B.M : Ma voix n’a pas véritablement changé, pas de manière flagrante en tout cas, comparativement à Jeanne Moreau, par exemple, qui est fortement tombée dans le grave. Par contre, je me suis améliorée dans le jeu, dans le timing. Je suis principalement speaker, je ne suis pas comédienne. Je suis donc très souvent prise pour des pack-shots, du corporate, des guides ou encore de l’e-learning.

J’ai été choisie sur base d’un casting vocal lancé par la SNCB.  Nous étions plusieurs prestataires en concurrence.

L-Post: Est-ce qu’une voix s’entretient afin de la préserver dans le temps ?

B.M : En ce qui me concerne, je ne fais rien, si ce n’est porter très souvent une écharpe car je suis assez sensible à ce niveau-là. Certains de mes collègues boivent du jus de citron, un verre d’eau chaude, prennent du miel. J’ai régulièrement un chat dans la gorge, mais une fois devant le micro, le chat disparaît…

L-Post : Vous êtes aujourd’hui la voix du rail en Belgique, une belle aventure ?

B.M : J’ai été choisie sur base d’un casting vocal lancé par la SNCB.  Nous étions plusieurs prestataires en concurrence. En studio, j’ai dû enregistrer, en plusieurs sessions, des morceaux de phrases-clés sur différents rythmes et diverses tonalités. Comme par exemple : « attention, voie 4, le train au départ de Liège entre en gare ». Et puis, toutes les gares du pays enregistrées plusieurs fois : « Braine-Le-Comte-Tubize-Hennuyère », « Tubize-Hennuyère-Hall », « Hennuyères-Hall-Bruxelles midi « , de façon à ce que chaque gare soit lue en entrée, milieu ou fin de phrase.

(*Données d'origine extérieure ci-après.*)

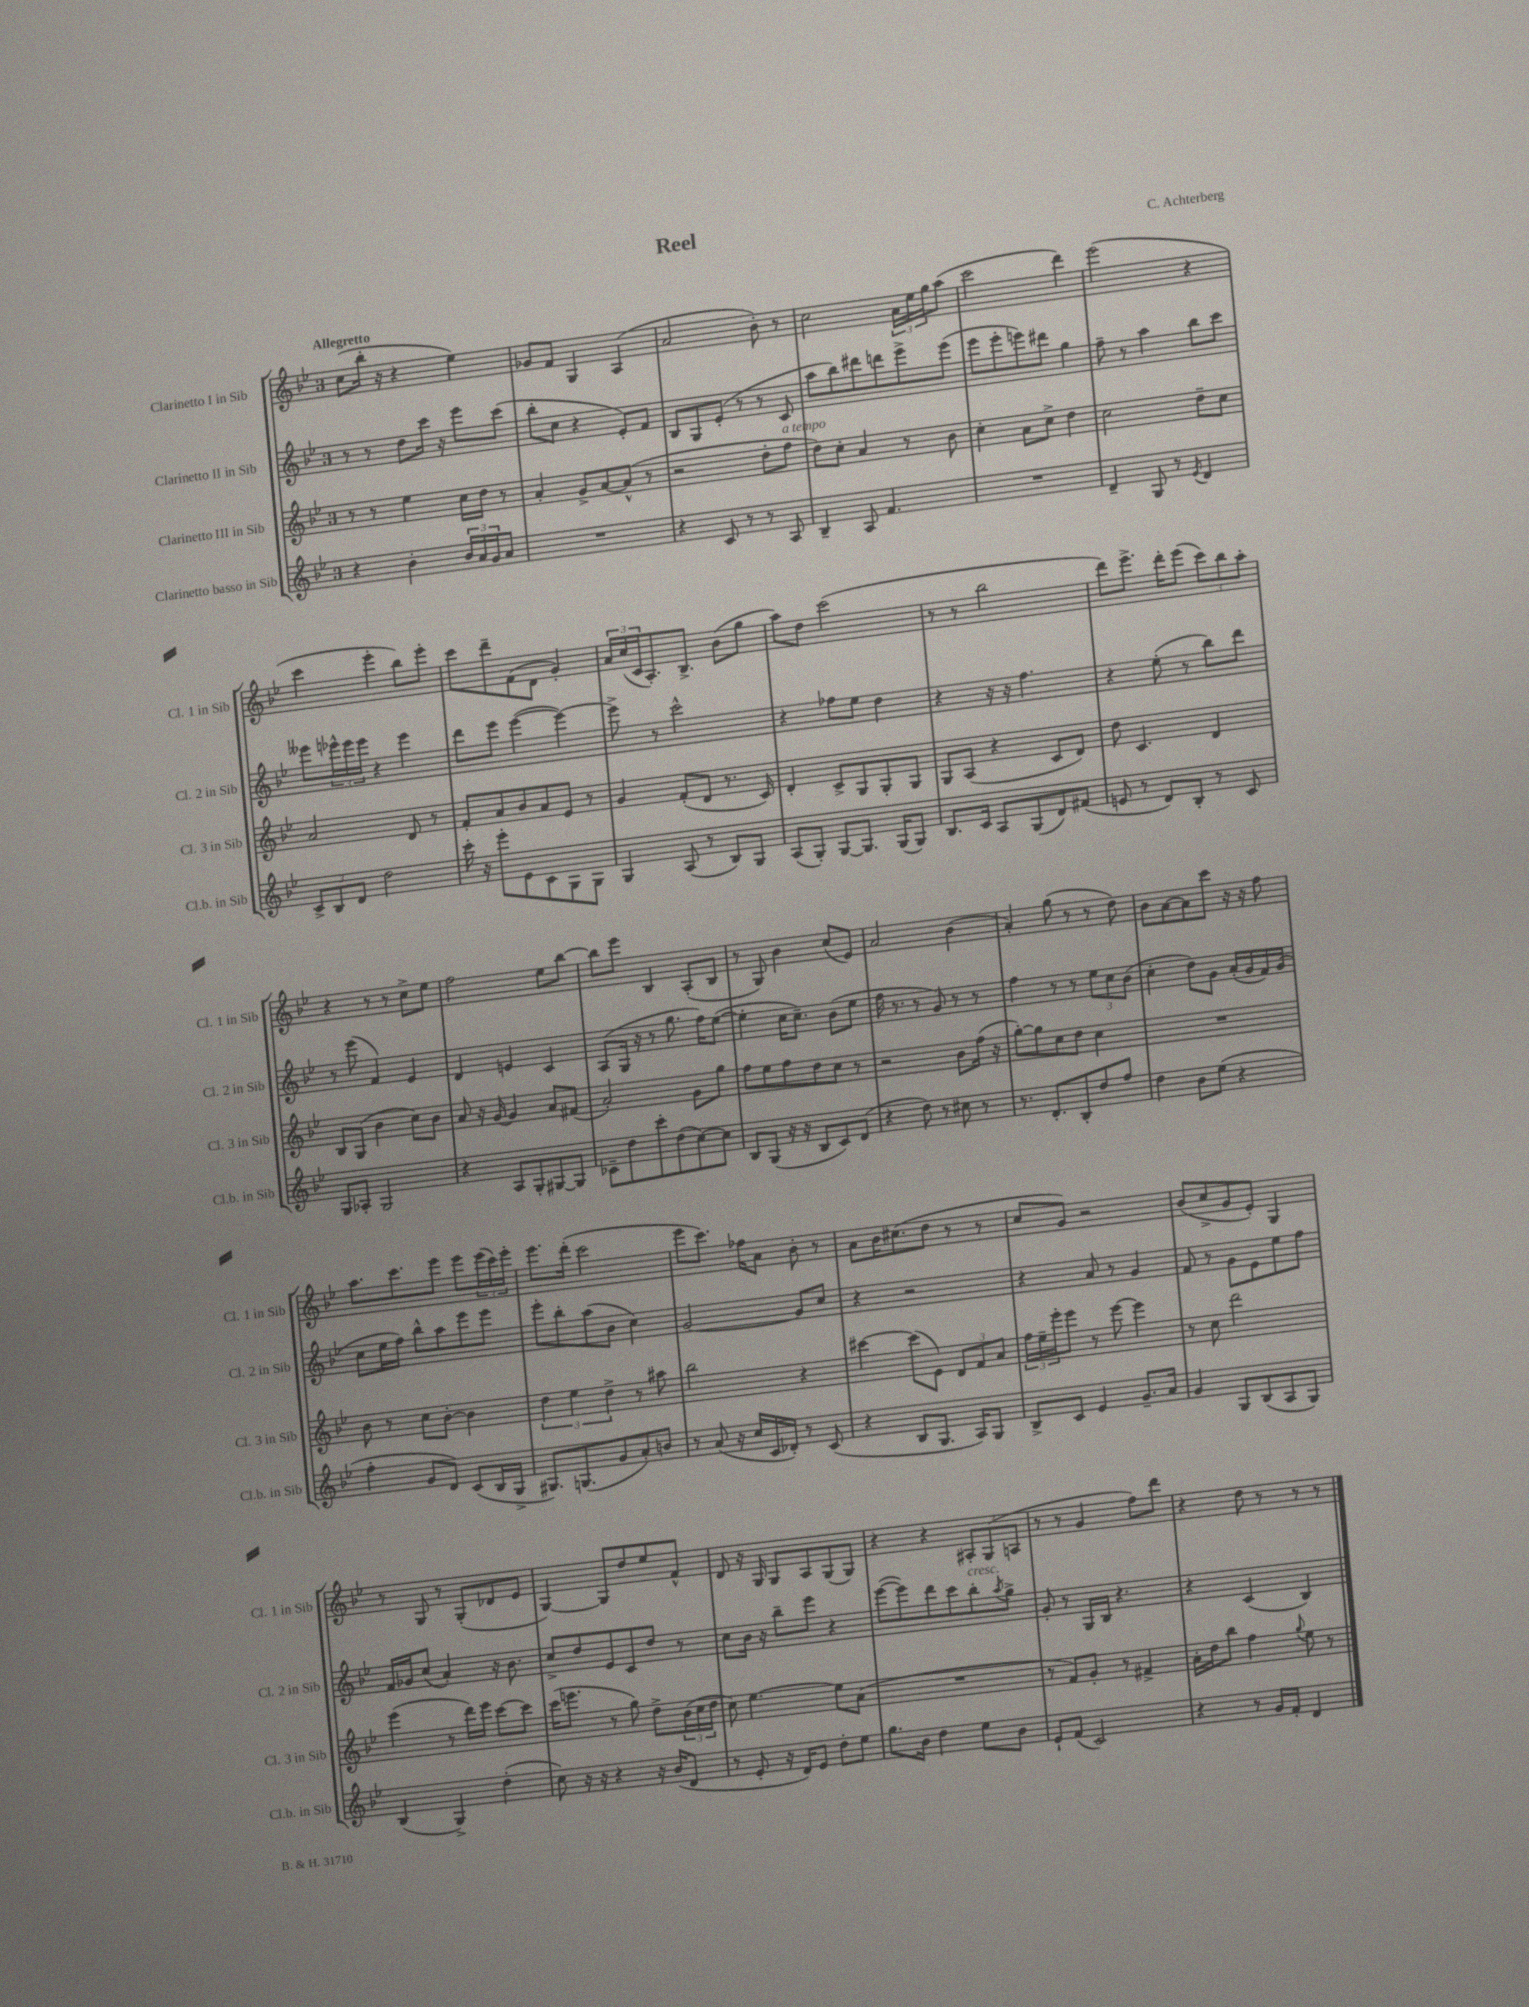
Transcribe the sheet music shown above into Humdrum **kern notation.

**kern	**kern	**kern	**kern
*part4	*part3	*part2	*part1
*staff4	*staff3	*staff2	*staff1
*I"Clarinetto basso in Sib	*I"Clarinetto III in Sib	*I"Clarinetto II in Sib	*I"Clarinetto I in Sib
*I'Cl.b. in Sib	*I'Cl. 3 in Sib	*I'Cl. 2 in Sib	*I'Cl. 1 in Sib
*clefG2	*clefG2	*clefG2	*clefG2
*k[b-e-]	*k[b-e-]	*k[b-e-]	*k[b-e-]
*M3/4	*M3/4	*M3/4	*M3/4
=1	=1	=1	=1
!	!	!	!LO:TX:a:B:t=Allegretto
4r	8r	8r	(8cc\L
.	8r	8r	16bb-'\Jk
.	.	.	16r
4b-'\	4ee-\	8dd\L	4r
.	.	16ccc\Jk	.
.	.	16r	.
24b-/LL	16cc\LL	8eee-\L	4ee-\)
24a/	.	.	.
.	16dd\JJ	.	.
24g/J	.	.	.
8a/J	8r	(8ccc\J	.
=2	=2	=2	=2
2.r	4a'/	8bb-'\L	8g-X/L
.	.	8cc\J	8f/J
.	8g^/L	4r	4G/
.	[8a/	.	.
.	(8a^^/J]	8e-'/L)	(4A/
.	8r	8f/J	.
=3	=3	=3	=3
4r	2r	8B-/L	2a/
.	.	8G/	.
8c/	.	(8e-'/J	.
8r	.	8r	.
8r	8dd'\L	8r	8b-'\)
!	!LO:TX:a:i:t=a tempo	!	!
8A/	8ff\J	8c/	8r
=4	=4	=4	=4
4B-~/	8dd\L)	8aa\L	2cc\
.	8cc'\J	8bb-\)	.
8A/	4a/	8ddd#X\	.
4.f/	.	8dddn\	.
.	8r	8eee-^\	24a\LL
.	.	.	24ee-\
.	.	.	24gg\J
.	8b-\	(8eee-\J	(8aa\J
=5	=5	=5	=5
2.r	4cc'\	8eee-\L	2ccc\
.	.	8eee-'\	.
.	8a\L	8eeen\)	.
.	8cc^\J	8ddd#X\J	.
.	4dd\	4gg\	4ddd\)
=6	=6	=6	=6
4d~/	2cc\	8ff~\	(2eee-\
.	.	8r	.
8G/	.	4aa\	.
8r	.	.	.
8qe-/	.	.	.
4d/	8dd~\L	8bb-\L	4r
.	8cc\J	8ccc\J	.
!!LO:LB:g=z
=7	=7	=7	=7
12c^/L	2a/	8eee--X\L	4ccc\
12B-/	.	.	.
.	.	24eee-X^^\L	.
12d/J	.	24eee-\	.
.	.	24eee-\JJ	.
2dd\	.	4r	4eee-'\
.	8d/	4eee-\	8bb-\L)
.	8r	.	8eee-'\J
=8	=8	=8	=8
16ccc'\	8f'/L	8ddd\L	8ccc\L
16r	.	.	.
8eee-'\L	8a/	8eee-\J	8ddd~\
8e-\	8b-/	([4eee-\	(8f\
8c\	8a/	.	8d\J
8G\	8e-/J	4eee-\_)	4g'/)
8G\J	8r	.	.
=9	=9	=9	=9
4G/	4g/	8eee-^\]	24a/LL
.	.	.	(24cc/
.	.	.	24c/J
.	.	8r	8.A'/)
(8A/	(8f'/L	2ccc^^\	.
.	.	.	8.B-^/J
8r	8d/J	.	.
8B-/L)	8.r	.	(8b-\L
8G/J	.	.	8gg\J
.	16c/)	.	.
=10	=10	=10	=10
(8A/L	4d'/	4r	8aa\L)
8G'/J)	.	.	8dd\J
[8G/L	8c^/L	8ff-X\L	(2ccc\
8.G/J]	8G/	8ee-\J	.
.	8G'/	4dd\	.
(16G/KL	.	.	.
8G/J)	8G/J	.	.
=11	=11	=11	=11
8.B-/L	8G/L	4r	8r
.	(8A/J	.	8r
16c/Jk	.	.	.
8A/L	4r	16r	2bb-\
.	.	16r	.
(8G/	.	4.ff\	.
8d/)	8c/L	.	.
(8f#X/J	8d/J)	.	.
=12	=12	=12	=12
8en/	8dd\	4r	8ddd\L)
8r	4.c/	.	8.eee-^\J
8d/L)	.	(8ee-'\	.
.	.	.	16ddd'\KL
8B-'/J	.	8r	(8eee-\J
8r	4d/	8bb-\L)	12ccc\L)
.	.	.	12bb-\
8c/	.	8ddd\J	.
.	.	.	12aa'\J
!!LO:LB:g=z
=13	=13	=13	=13
8G/L	8B-/L	8r	4r
8A-X'/J	(8G/J	(8eee-\	.
2G/	4b-\	4f/)	8r
.	.	.	8r
.	8cc\L)	4e-/	8cc^\L
.	8b-\J	.	8ee-\J
=14	=14	=14	=14
4r	8a/	4d/	2ff\
.	16r	.	.
.	[16g/	.	.
8A/L	4g/]	4en/	.
8G'/	.	.	.
[8G#X/	8a/L	4c/	8ee-\L
8G#/J]	(8f#X/J	.	[8bb-\J
=15	=15	=15	=15
8c-X~\L	2a'/)	(8A/L	8bb-\L]
8dd\	.	16G/Jk	8eee-\J
.	.	16r	.
8ccc'\	.	8r	4B-/
(8dd\	.	8.gg\	.
[8cc\)	8g\L	.	(8A'/L
.	.	16ff\KL)	.
8cc\J]	8gg\J	([8ee-\J	8B-/J
=16	=16	=16	=16
8B-/L	8ff\L	4ee-'\]	8r
(8G/J	8ee-\	.	8G/)
16r	8ff\	16cc\KL	4b-\
16r	.	8.cc~\J)	.
8B-/L	8dd\	.	.
8c/)	8cc\J	(8b-\L	(8cc/L
(8d/J	8r	8ee-\J	8e-/J)
=17	=17	=17	=17
4r	2r	16ff\	2a/
.	.	8.r	.
8dd\)	.	8r	.
8r	.	8g/)	.
8cc#X\	8b-\L	8r	(4b-\
8r	(16ff\Jk	8r	.
.	16r	.	.
=18	=18	=18	=18
8.r	[8gg'\L)	4ff\	4a'/)
.	8gg\]	.	.
8.d'/L	.	.	.
.	8cc\	8r	(8gg\
8B-'/	8dd\J	8r	8r
8dd/	4cc\	12ee-\L	8r
.	.	12cc\	.
8ff/J	.	.	8dd\)
.	.	(12b-\J	.
=19	=19	=19	=19
4dd\	2.r	4cc'\	8b-\L
.	.	.	[8a\
8b-\L	.	8dd\L)	8a\]
(8ee-\J	.	8g\J	8ccc\J
4r	.	(16a'/LL	16r
.	.	16g/	16r
.	.	16f/)	8ff\
.	.	(16g/JJ	.
!!LO:LB:g=z
=20	=20	=20	=20
4ff'\	8b-\	8cc\L	8.aa\L
.	8r	16ee-\L	.
.	.	16ff\JJ)	8.ccc\
8g/L	8cc\L	8bb-^^\L	.
8d/J)	[8b-'\J	8aa\	8eee-\J
(8c/L	4b-\]	8eee-\	8eee-\L
16B-/L	.	8eee-\J	(24eee-\L
.	.	.	24ccc\)
16G^/JJ	.	.	.
.	.	.	24eee-'\JJ
=21	=21	=21	=21
8.G#X/L)	6dd\	8eee-'\L	8.eee-\L
.	.	8bb-'\	.
.	6ee-\	.	.
(8.Gn/	.	.	(16ddd'\Jk
.	.	(8aa\	2ccc\
.	6dd^\	.	.
8g/	.	8b-\J	.
8a'/)	8r	4cc\)	.
8bn/J	8aa#X\	.	.
=22	=22	=22	=22
8r	2bb-\	[2g/	8eee-\L
(8a/	.	.	8.ccc\J)
16r	.	.	.
16cc/LL	.	.	16ff-X\KL
16c/	.	.	8a\J
16d-X'/JJ)	.	.	.
8r	4r	8g/L]	8b-'\
(8c/	.	8cc/J	8r
=23	=23	=23	=23
4r	[4ccc#X\	4r	8a\L
.	.	.	16b-\K
.	.	.	(8.cc#X\
8B-/L	(8ccc#\L]	2r	.
8.G/J	8e-\J)	.	8dd\J
.	12d/L	.	8r
16A/KL)	.	.	.
.	12f/	.	.
8G/J	.	.	8r
.	12a/J	.	.
=24	=24	=24	=24
8B-^/L	24ff\LL	4r	8cc/L
.	24ee-~\	.	.
.	24eee-'\J	.	.
8c/J	8eee-\J	.	8g/J)
4e-/	8r	8a/	2r
.	[8eee-\	8r	.
8.g~/L	4eee-\]	4g/	.
16a/Jk	.	.	.
=25	=25	=25	=25
4g/	8r	8f/	(8b-/L
.	8cc\	8r	8cc^/
8G/L	2ddd\	8g\L	8g/
(8B-/	.	8e-\	8e-'/J)
8A/	.	8ee-\	4G/
8G/J)	.	8ff\J	.
!!LO:LB:g=z
=26	=26	=26	=26
(4B-/	(4eee-\	16f/LL	8r
.	.	16g-X/J	.
.	.	(8cc/J	8G/
4G^/)	8r	4a'/)	8r
.	16ddd\LL)	.	(8G'/L
.	16eee-\JJ	.	.
(4dd'\	[8ccc\L	16r	8d-X/
.	.	8.b-\	.
.	8ccc\J]	.	8e-/J
=27	=27	=27	=27
8cc\)	(16ccc\KL	8cc^/L	[4G/)
.	8.eeen\J	.	.
16r	.	8dd/	.
16r	.	.	.
4r	8r	8e-/	8G/L]
.	8gg\)	8c/	8dd/
16r	8dd^\L	8dd/J	8ee-/
(16b-/KL	.	.	.
8d/J	(24b-\L	8r	8f^^/J
.	24cc\	.	.
.	24dd\JJ	.	.
=28	=28	=28	=28
8r	8cc\)	8cc\L	8d/
8e-'/	[4.ee-\	16b-\Jk	16r
.	.	16r	16G/
16r	.	8bb-~\L	8G/L
16d/KL)	.	.	.
8e-/J	.	8eee-\J	8A/
8dd'\L	8ee-\L]	4r	(8G/
8ee-\J	(8a\J	.	8G/J)
=29	=29	=29	=29
8.gg\L	2.r	([8eee-\L	4r
.	.	8eee-\])	.
16b-\Jk	.	.	.
4dd\	.	8ddd\	4r
.	.	8ccc\	.
!	!	!LO:TX:a:i:t=cresc.	!
8ee-\L	.	8bb-'\	12A#X'/L
.	.	.	(12G/
.	.	8qaa/	.
8b-\J	.	8gg^\J	.
.	.	.	12An/J
=30	=30	=30	=30
8e-`/L	8r	8g'/	8r
(8f/J	8f/L)	8r	8r
2c/)	8g'/J	16G/LL	4g/
.	.	16B-/JJ	.
.	8r	4.r	.
.	4f#X^/	.	8ff\L)
.	.	.	8ddd\J
=31	=31	=31	=31
4r	16a'\LL	4r	4r
.	16dd\J	.	.
.	8bb-\J	.	.
8r	4ff\	(4c/	8dd\
16g/LL	.	.	8r
16f'/JJ	.	.	.
.	8qqgg/	.	.
4d/	8ee-\	4B-/)	8r
.	8r	.	8r
==	==	==	==
*-	*-	*-	*-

Je me souviens d’un enregistrement en particulier où je devais faire une voix qui parlait la bouche pleine.

L-Post : Reconnaissez-vous toujours votre voix lorsqu’elle passe ?

B.M : Pratiquement à chaque fois. Mais parfois, c’est le texte que je reconnais d’abord et là je me dis : « Tiens, c’est moi ».

L-Post : Y-a-t-il un enregistrement drôle ou cocasse qui vous a laissé un bon souvenir ?

B.M : Il y en a plusieurs, mais je me souviens d’un enregistrement en particulier où je devais faire une voix qui parlait la bouche pleine. On m’avait donc donné une banane pour lire mon texte. Ce n’était pas évident comme « accessoire ». Je m’en étais remplie les joues et on me disait « on recommence, on en refait encore une » et comme je suis gourmande, je n’avais qu’une seule envie …. c’était de l’avaler.